_Instructions for the task:_
Everything in the listing below should be written out again exactly, except the pictures.

_Entries provided:_
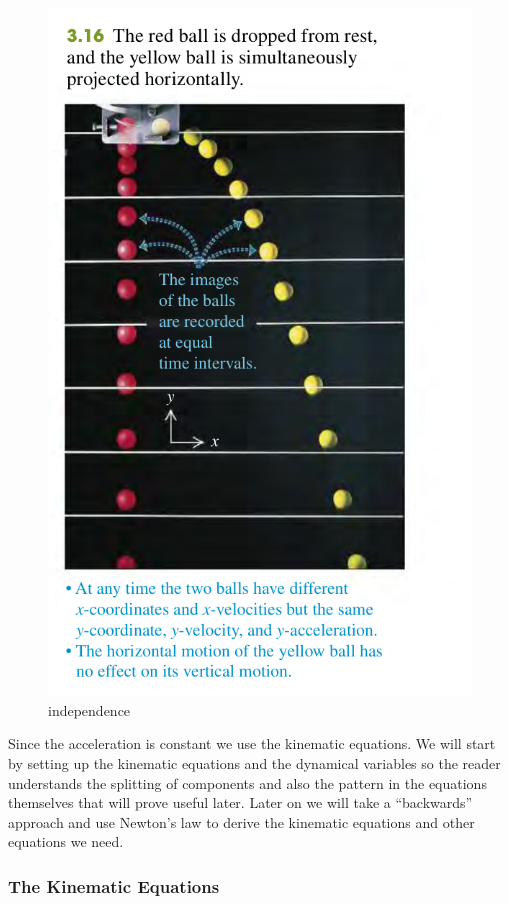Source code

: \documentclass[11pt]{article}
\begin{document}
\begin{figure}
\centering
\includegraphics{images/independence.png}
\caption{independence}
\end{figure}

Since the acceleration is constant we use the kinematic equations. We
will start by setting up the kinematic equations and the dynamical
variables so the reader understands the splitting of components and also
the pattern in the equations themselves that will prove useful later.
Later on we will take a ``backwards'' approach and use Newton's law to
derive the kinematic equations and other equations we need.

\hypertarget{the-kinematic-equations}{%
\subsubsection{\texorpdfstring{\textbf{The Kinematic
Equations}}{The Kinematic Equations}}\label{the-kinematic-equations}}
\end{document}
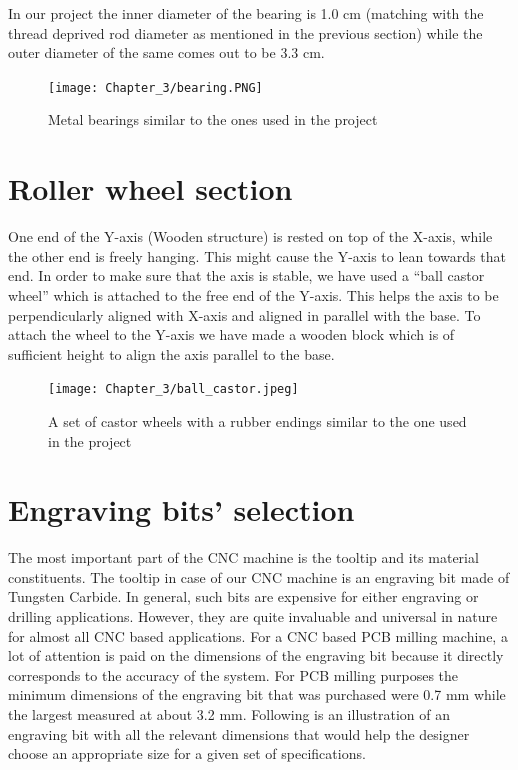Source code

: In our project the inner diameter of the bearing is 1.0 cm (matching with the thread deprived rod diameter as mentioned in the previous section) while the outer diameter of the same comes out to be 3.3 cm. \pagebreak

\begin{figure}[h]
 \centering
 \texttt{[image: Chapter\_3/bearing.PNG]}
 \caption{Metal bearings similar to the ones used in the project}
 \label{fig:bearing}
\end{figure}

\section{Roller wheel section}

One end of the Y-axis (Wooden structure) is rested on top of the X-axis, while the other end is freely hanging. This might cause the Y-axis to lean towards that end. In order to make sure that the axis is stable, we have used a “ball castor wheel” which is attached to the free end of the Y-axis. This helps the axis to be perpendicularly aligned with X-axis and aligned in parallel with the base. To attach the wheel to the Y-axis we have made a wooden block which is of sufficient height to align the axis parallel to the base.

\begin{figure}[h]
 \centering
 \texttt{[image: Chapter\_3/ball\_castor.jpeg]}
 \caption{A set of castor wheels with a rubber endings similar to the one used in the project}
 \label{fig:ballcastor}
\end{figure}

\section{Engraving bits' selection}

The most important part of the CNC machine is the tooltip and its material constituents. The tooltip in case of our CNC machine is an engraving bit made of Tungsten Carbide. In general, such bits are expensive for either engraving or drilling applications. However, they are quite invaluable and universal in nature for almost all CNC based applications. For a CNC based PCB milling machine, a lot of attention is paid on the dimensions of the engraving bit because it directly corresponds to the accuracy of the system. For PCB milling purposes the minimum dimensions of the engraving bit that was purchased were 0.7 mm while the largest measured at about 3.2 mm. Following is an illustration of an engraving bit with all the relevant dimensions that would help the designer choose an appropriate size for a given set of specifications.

_Result:_
Source code

: \documentclass[11pt]{article}
\begin{document}
\begin{figure}
\centering
\includegraphics{images/independence.png}
\caption{independence}
\end{figure}

Since the acceleration is constant we use the kinematic equations. We
will start by setting up the kinematic equations and the dynamical
variables so the reader understands the splitting of components and also
the pattern in the equations themselves that will prove useful later.
Later on we will take a ``backwards'' approach and use Newton's law to
derive the kinematic equations and other equations we need.

\hypertarget{the-kinematic-equations}{%
\subsubsection{\texorpdfstring{\textbf{The Kinematic
Equations}}{The Kinematic Equations}}\label{the-kinematic-equations}}
\end{document}
Source code

: In our project the inner diameter of the bearing is 1.0 cm (matching with the thread deprived rod diameter as mentioned in the previous section) while the outer diameter of the same comes out to be 3.3 cm. \pagebreak

\begin{figure}[h]
 \centering
 \texttt{[image: Chapter\_3/bearing.PNG]}
 \caption{Metal bearings similar to the ones used in the project}
 \label{fig:bearing}
\end{figure}

\section{Roller wheel section}

One end of the Y-axis (Wooden structure) is rested on top of the X-axis, while the other end is freely hanging. This might cause the Y-axis to lean towards that end. In order to make sure that the axis is stable, we have used a “ball castor wheel” which is attached to the free end of the Y-axis. This helps the axis to be perpendicularly aligned with X-axis and aligned in parallel with the base. To attach the wheel to the Y-axis we have made a wooden block which is of sufficient height to align the axis parallel to the base.

\begin{figure}[h]
 \centering
 \texttt{[image: Chapter\_3/ball\_castor.jpeg]}
 \caption{A set of castor wheels with a rubber endings similar to the one used in the project}
 \label{fig:ballcastor}
\end{figure}

\section{Engraving bits' selection}

The most important part of the CNC machine is the tooltip and its material constituents. The tooltip in case of our CNC machine is an engraving bit made of Tungsten Carbide. In general, such bits are expensive for either engraving or drilling applications. However, they are quite invaluable and universal in nature for almost all CNC based applications. For a CNC based PCB milling machine, a lot of attention is paid on the dimensions of the engraving bit because it directly corresponds to the accuracy of the system. For PCB milling purposes the minimum dimensions of the engraving bit that was purchased were 0.7 mm while the largest measured at about 3.2 mm. Following is an illustration of an engraving bit with all the relevant dimensions that would help the designer choose an appropriate size for a given set of specifications.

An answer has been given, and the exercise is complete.